After researching state records, she says she discovered that DCR appeared to be allowing a marijuana shop to move in down the street from her rental because it previously had a location elsewhere in LA. The company behind it also seemed to be primarily based in Oregon. Edwards had no choice but to give up her rental after more than a year of planning.
“You jump through all of the hoops … and it’s taken away from you,” she said, adding that it would be hard for would-be entrepreneurs to trust the city as the industry continued to leave people behind. “How the hell is the face of cannabis white now, how could that even be possible when you see who did all the time in jail? … How could LA get this so wrong?”
Evelyn and Brandon Brinson, both 33, downsized their home and sold a car to finance their planned marijuana business. Evelyn also sold an insurance agency she had run, and Brandon who is a barber, stopped paying rent for space at a shop. “Our whole life savings are in this project,” said Evelyn.
On a recent afternoon, the couple showed the Guardian around the still vacant store they had rent to house their dispensary. They pointed to empty glass shelves and the display counters that would feature their products. They estimate they have lost more than $200,000 on the endeavor.

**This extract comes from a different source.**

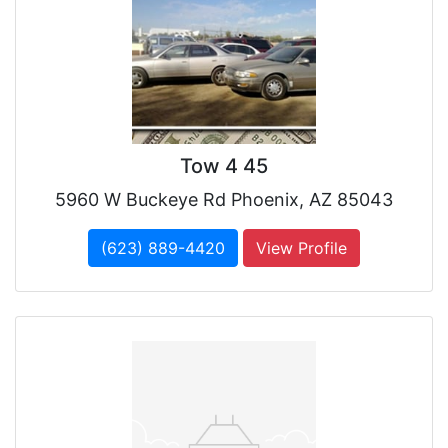
Tow 4 45
5960 W Buckeye Rd Phoenix, AZ 85043
(623) 889-4420
View Profile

Their application is number 200 on the list, and they don’t think they can hold on much longer.
“Why call it social equity and make people think that you’re helping the black and brown communities?” Evelyn said. “It’s stressful seeing everything that you’ve worked for in your entire life being placed in something that you thought was going to be an opportunity to help you and it has literally hurt you.”
‘We will fight for our place’
DCR did not respond to inquiries about the individual cases, and said it would not talk about the license process while the city’s audit was pending.
Cat Packer, the head of the agency and a former progressive activist, acknowledged the backlash in a recent in-depth interview with the LA Times, saying she could have done a better job managing people’s expectations. She added she was still dedicated to making social equity a reality. Packer declined the Guardian’s interview request, but a spokesperson noted that 150 additional licenses would become available in a later social equity round after the first 100.
Evelyn and Brandon co-own their business with Rayford Brown, a 57-year old LA resident who served a five-year sentence for a marijuana offense. He was wary from the beginning that the same government that locked him up to “teach him a lesson” when he was homeless and occasionally “selling weed to eat” would now want to help him be a legal marijuana entrepreneur.
“What is your actual objective in giving me a ‘second chance’? You have this cannabis industry that you consider the ‘right way’, but when I was convicted, there was no right way,” he said. “It’s absolutely amazing that we are even at this point where we’re literally fighting and waiting for approval from a state that convicted me and wanted to give me five years for the first time in my life over weed.”
Kika Keith, the activist who has been trying to open a cannabis business in south LA, said she was not ready to give up, and she would not stop advocating for others.
“This is for my children, but there is a bigger legacy beyond my own family. We are dealing with a multibillion-dollar industry that by no means wants us in it. It’s important for us to fight for our position in this industry.”